▶ Dataset entries:
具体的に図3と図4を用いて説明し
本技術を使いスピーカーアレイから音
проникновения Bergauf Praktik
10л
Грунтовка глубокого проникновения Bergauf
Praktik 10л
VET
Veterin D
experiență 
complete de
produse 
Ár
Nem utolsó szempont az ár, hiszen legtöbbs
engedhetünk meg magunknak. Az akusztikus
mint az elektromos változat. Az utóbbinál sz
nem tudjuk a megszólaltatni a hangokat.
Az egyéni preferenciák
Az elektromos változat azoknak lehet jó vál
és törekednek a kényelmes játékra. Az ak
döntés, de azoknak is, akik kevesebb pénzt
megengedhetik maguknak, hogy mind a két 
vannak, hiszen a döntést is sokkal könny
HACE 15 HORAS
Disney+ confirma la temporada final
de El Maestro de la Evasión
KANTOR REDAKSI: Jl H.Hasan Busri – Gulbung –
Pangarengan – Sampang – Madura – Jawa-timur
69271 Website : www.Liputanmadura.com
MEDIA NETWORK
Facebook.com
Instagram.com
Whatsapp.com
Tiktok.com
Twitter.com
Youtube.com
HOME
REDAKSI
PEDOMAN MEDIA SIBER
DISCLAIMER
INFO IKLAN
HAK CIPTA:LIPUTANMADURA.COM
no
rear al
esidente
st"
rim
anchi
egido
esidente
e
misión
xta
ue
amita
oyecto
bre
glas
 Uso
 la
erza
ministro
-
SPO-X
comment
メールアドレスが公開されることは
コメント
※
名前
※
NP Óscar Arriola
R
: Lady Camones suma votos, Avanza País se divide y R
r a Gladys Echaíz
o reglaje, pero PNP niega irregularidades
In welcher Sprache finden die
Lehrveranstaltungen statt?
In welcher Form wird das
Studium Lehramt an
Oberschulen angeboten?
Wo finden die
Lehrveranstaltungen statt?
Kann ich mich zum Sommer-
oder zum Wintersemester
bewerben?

▶ What you should do: Write the material out once more, exactly as it reads.

▶ Task result:
具体的に図3と図4を用いて説明し
本技術を使いスピーカーアレイから音
проникновения Bergauf Praktik
10л
Грунтовка глубокого проникновения Bergauf
Praktik 10л
VET
Veterin D
experiență 
complete de
produse 
Ár
Nem utolsó szempont az ár, hiszen legtöbbs
engedhetünk meg magunknak. Az akusztikus
mint az elektromos változat. Az utóbbinál sz
nem tudjuk a megszólaltatni a hangokat.
Az egyéni preferenciák
Az elektromos változat azoknak lehet jó vál
és törekednek a kényelmes játékra. Az ak
döntés, de azoknak is, akik kevesebb pénzt
megengedhetik maguknak, hogy mind a két 
vannak, hiszen a döntést is sokkal könny
HACE 15 HORAS
Disney+ confirma la temporada final
de El Maestro de la Evasión
KANTOR REDAKSI: Jl H.Hasan Busri – Gulbung –
Pangarengan – Sampang – Madura – Jawa-timur
69271 Website : www.Liputanmadura.com
MEDIA NETWORK
Facebook.com
Instagram.com
Whatsapp.com
Tiktok.com
Twitter.com
Youtube.com
HOME
REDAKSI
PEDOMAN MEDIA SIBER
DISCLAIMER
INFO IKLAN
HAK CIPTA:LIPUTANMADURA.COM
no
rear al
esidente
st"
rim
anchi
egido
esidente
e
misión
xta
ue
amita
oyecto
bre
glas
 Uso
 la
erza
ministro
-
SPO-X
comment
メールアドレスが公開されることは
コメント
※
名前
※
NP Óscar Arriola
R
: Lady Camones suma votos, Avanza País se divide y R
r a Gladys Echaíz
o reglaje, pero PNP niega irregularidades
In welcher Sprache finden die
Lehrveranstaltungen statt?
In welcher Form wird das
Studium Lehramt an
Oberschulen angeboten?
Wo finden die
Lehrveranstaltungen statt?
Kann ich mich zum Sommer-
oder zum Wintersemester
bewerben?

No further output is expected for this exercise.